US, India draw closer despite differences on Ukraine

Washington, Jun 22 (EFE).- The leaders of the United States and India made it clear here Thursday that they don’t plan to let their differences over Russia’s invasion of Ukraine get in the way of forging closer bilateral ties.

“And today, we also talked about our shared efforts to mitigate the humanitarian tragedies unleashed by Russia’s brutal war in Ukraine and to defend the core principles of the U.N. Charter: sovereignty and territorial integrity,” President Joe Biden said at the White House during a joint press conference with Prime Minister Narendra Modi.

While the US and its allies have imposed a raft of sanctions on Russia and are arming Ukraine, New Delhi has been unwilling to damage ties with Moscow that go back to the earliest days of independent India.

“The Covid pandemic and the Ukraine conflict have afflicted the countries of the Global South in particular. We believe that in order to resolve these problems, it is absolutely imperative for all countries to unite,” Modi said Thursday, speaking through an interpreter.

“From the very beginning of the events in Ukraine, India has laid emphasis on resolution of dispute through dialogue and diplomacy. We are completely ready to contribute in any way we can to restore peace,” he said.

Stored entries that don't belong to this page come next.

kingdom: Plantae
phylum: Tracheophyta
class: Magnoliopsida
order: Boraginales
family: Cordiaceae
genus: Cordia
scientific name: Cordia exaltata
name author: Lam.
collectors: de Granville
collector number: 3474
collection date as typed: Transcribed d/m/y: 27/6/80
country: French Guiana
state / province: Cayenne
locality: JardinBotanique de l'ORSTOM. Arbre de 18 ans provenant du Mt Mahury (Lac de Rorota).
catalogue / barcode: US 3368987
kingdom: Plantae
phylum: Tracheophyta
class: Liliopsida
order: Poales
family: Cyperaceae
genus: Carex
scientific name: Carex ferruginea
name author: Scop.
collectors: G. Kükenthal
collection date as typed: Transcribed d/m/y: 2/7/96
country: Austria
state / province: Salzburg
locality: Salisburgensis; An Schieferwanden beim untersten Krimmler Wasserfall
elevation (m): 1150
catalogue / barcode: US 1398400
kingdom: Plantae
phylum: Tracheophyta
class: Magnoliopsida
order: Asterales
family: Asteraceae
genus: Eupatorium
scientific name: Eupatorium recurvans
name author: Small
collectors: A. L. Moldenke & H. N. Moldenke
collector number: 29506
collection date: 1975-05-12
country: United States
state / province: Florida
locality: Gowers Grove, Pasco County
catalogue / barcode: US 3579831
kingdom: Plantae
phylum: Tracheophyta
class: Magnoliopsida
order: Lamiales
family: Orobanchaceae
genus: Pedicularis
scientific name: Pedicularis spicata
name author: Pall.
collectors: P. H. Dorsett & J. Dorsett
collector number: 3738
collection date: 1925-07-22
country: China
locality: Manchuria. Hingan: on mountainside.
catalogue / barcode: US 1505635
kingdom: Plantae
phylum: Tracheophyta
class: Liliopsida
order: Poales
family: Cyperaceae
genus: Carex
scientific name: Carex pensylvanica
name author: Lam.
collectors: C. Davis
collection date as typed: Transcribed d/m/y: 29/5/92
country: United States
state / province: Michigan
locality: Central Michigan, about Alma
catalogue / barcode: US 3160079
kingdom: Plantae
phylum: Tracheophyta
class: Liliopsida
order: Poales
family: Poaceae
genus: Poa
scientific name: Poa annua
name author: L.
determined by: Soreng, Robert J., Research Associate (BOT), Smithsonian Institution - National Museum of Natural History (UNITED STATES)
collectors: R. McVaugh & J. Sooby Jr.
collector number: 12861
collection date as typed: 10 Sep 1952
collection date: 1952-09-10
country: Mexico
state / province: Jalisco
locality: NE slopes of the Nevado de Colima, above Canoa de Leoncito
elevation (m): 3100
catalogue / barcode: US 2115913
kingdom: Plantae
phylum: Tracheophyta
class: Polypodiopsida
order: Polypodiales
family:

Modi met with Ukrainian President Volodymyr Zelenskyy last month on the sidelines of the G7 summit in Hiroshima, Japan.

Biden described the current US-India relationship as a “partnership that is among the most consequential in the world, that is stronger, closer, and more dynamic than any time in history.”

The US is the world’s largest economy, while India, which leads the globe in population, ranks fifth and has the highest growth rate among G20 nations.

Washington sees India as vital to its strategy of containing China, which helps explain why Biden invited Modi to make a rare state visit.

“We discussed our work through the Quad and how India and the United States, together with Australia and Japan, can ensure the vital Indo-Pacific region remains free, open, prosperous, and secure,” Biden said Thursday.

The US president went on to mention joint commitments to “secure our semiconductor supply chains” and “growing our major defense partnership with the more joint exercises, more cooperation between our defense industries, and more consultation and coordination across all domains.”

A statement released by the White House provided some details of the new initiatives, included US-based Micron Technology, Inc.’s plan to invest up to $825 million to build a new semiconductor assembly and test facility in India with support from the Indian government.

In the defense realm, General Electric (GE) and Hindustan Aeronautics Limited (HAL) signed a memorandum of understanding for the manufacture of GE F-414 jet engines in India for use on HAL’s Light Combat Aircraft Mk 2.

India also signaled its intention to spend $3 billion to acquire General Atomics MQ-9B HALE UAVs (unmanned aerial vehicles) that will be assembled in India.

Biden welcomed India’s decision to sign the Artemis Accords, aimed at facilitating international cooperation for the next Moon landing and prepare a future voyage to Mars, while NASA is set to work with the Indian space agency to send a mission to the International Space Station in 2024.

This is the second US visit by the controversial leader, whose US visa was revoked in 2005 amid allegations that he ignored or even promoted violence against Muslims by Hindu extremists in 2002 while governor of Gujarat state.

Unease about the state of civil liberties and minority rights in India prompted a number of US lawmakers to boycott Modi’s address to a joint session of Congress.

Members who decided to skip the event included the first two Muslim women elected to Congress, Reps. Ilhan Omar and Rashida Tlaib of Michigan, along with fellow progressives such as Alexandria Ocasio-Cortez, Cori Bush and Jamaal Bowman.

“I am delighted to see you come together today to celebrate the bond between world’s two great democracies: India and the United States,” Modi told legislators.

Americans of Indian origin were well represented in the chamber, with Vice President Kamala Harris sitting on the dais behind Modi and Reps. Pramila Jayapal, Ro Khanna, and Raja Krishnamoorthi in the audience.